Fabric, Azure Local and the Enterprise AI Stack Beyond the Cloud

Data and locality are critical as agents move from demos to production workflows. NVIDIA GPU acceleration is now built into Microsoft Fabric Data Warehouse, where Microsoft’s internal benchmarks show SQL running up to 6x faster than a CPU-only baseline and up to 7x faster than three other leading cloud warehouses under high concurrency. That helps AI agents continuously query and reason over enterprise data without hitting latency bottlenecks. At the edge and on-premises, Azure Local and Foundry Local gain support for NVIDIA RTX-class server GPUs and Nemotron models, extending the same agentic AI deployment stack into data centers and regulated environments.
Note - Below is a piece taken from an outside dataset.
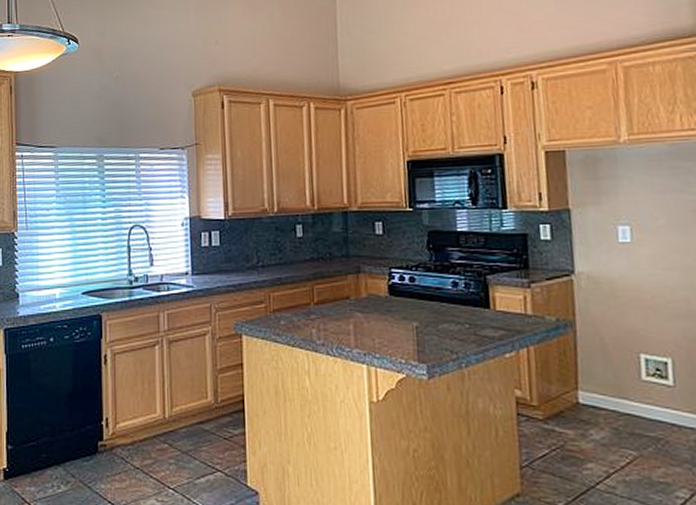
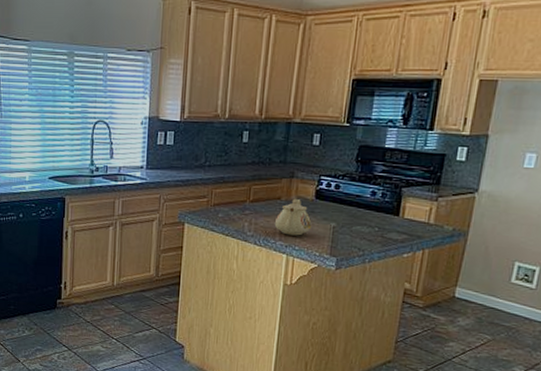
teapot: none [346,296,391,341] -> present [274,198,312,236]

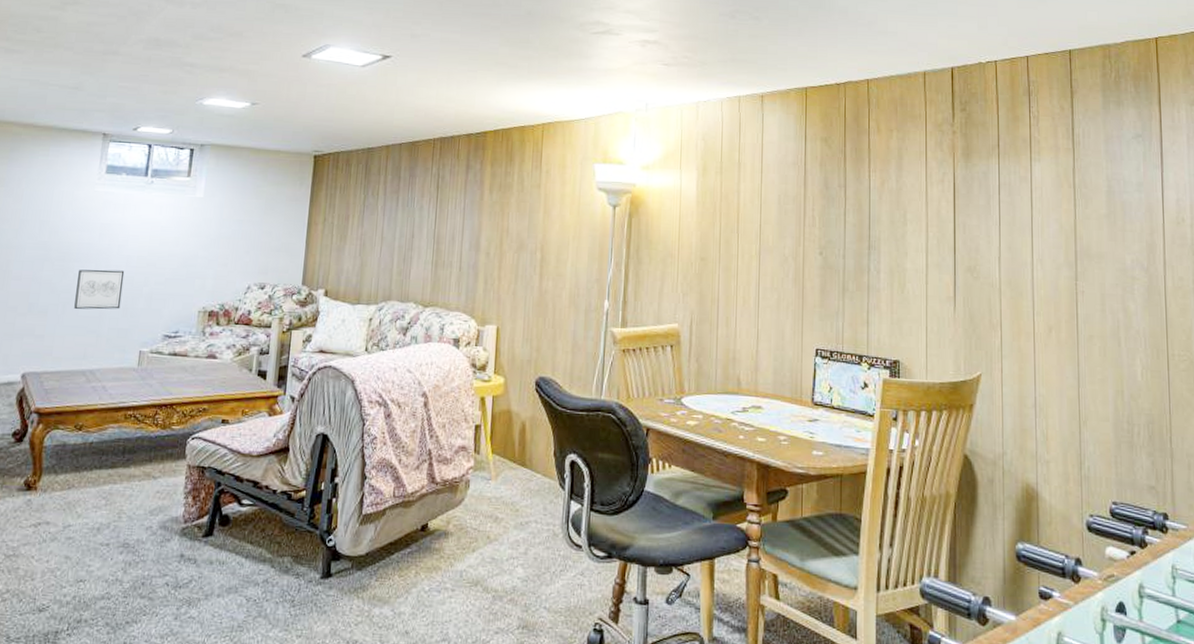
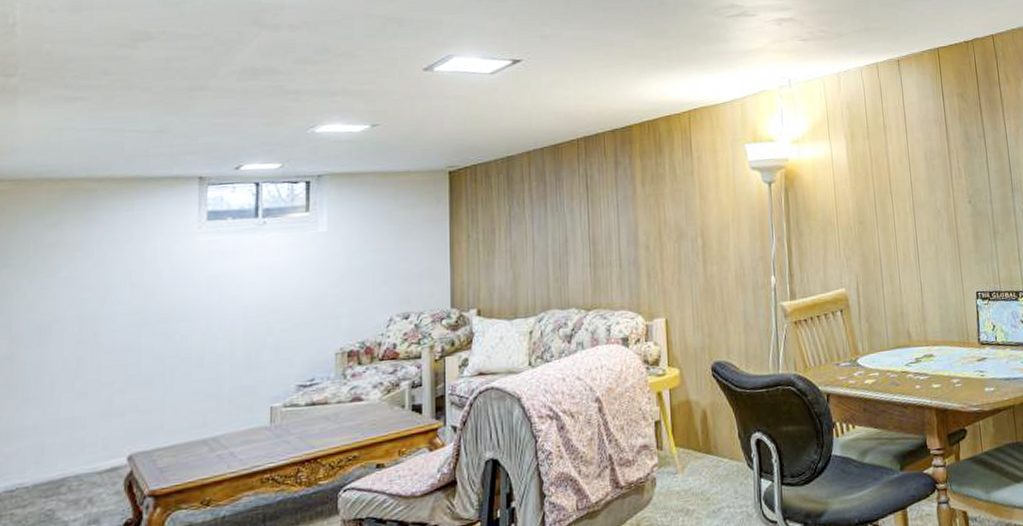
wall art: present [74,269,125,310] -> none [185,323,243,373]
For physical AI, Microsoft is integrating NVIDIA’s open physical AI skills and Cosmos 3 models into its Physical AI Toolchain, giving developers a unified path to simulate and deploy robots, industrial systems and other autonomous machines that must perceive, plan and act in the real world.

Implications for Developers and Enterprise Workflows

For developers, the unified NVIDIA–Microsoft agentic AI stack means Windows becomes both the starting point and a stable target for deployment. A workflow can begin on a Surface RTX Spark Dev Box, scale up on DGX Station for Windows, then move into Foundry or Azure Local with the same NVIDIA CUDA-X libraries and OpenShell runtime semantics. Enterprise teams gain a clearer architecture: Windows devices become managed agent endpoints, Fabric holds the accelerated data layer, Foundry orchestrates multi-model agents and Azure Local or on-prem hardware handle low-latency or compliant workloads. The practical change is that agents can be treated as long-running services wired into identity, security policies and data governance, rather than isolated bots. As agentic AI deployment matures, this stack positions Windows as a central platform where personal, enterprise and physical agents share a common foundation instead of living in separate silos.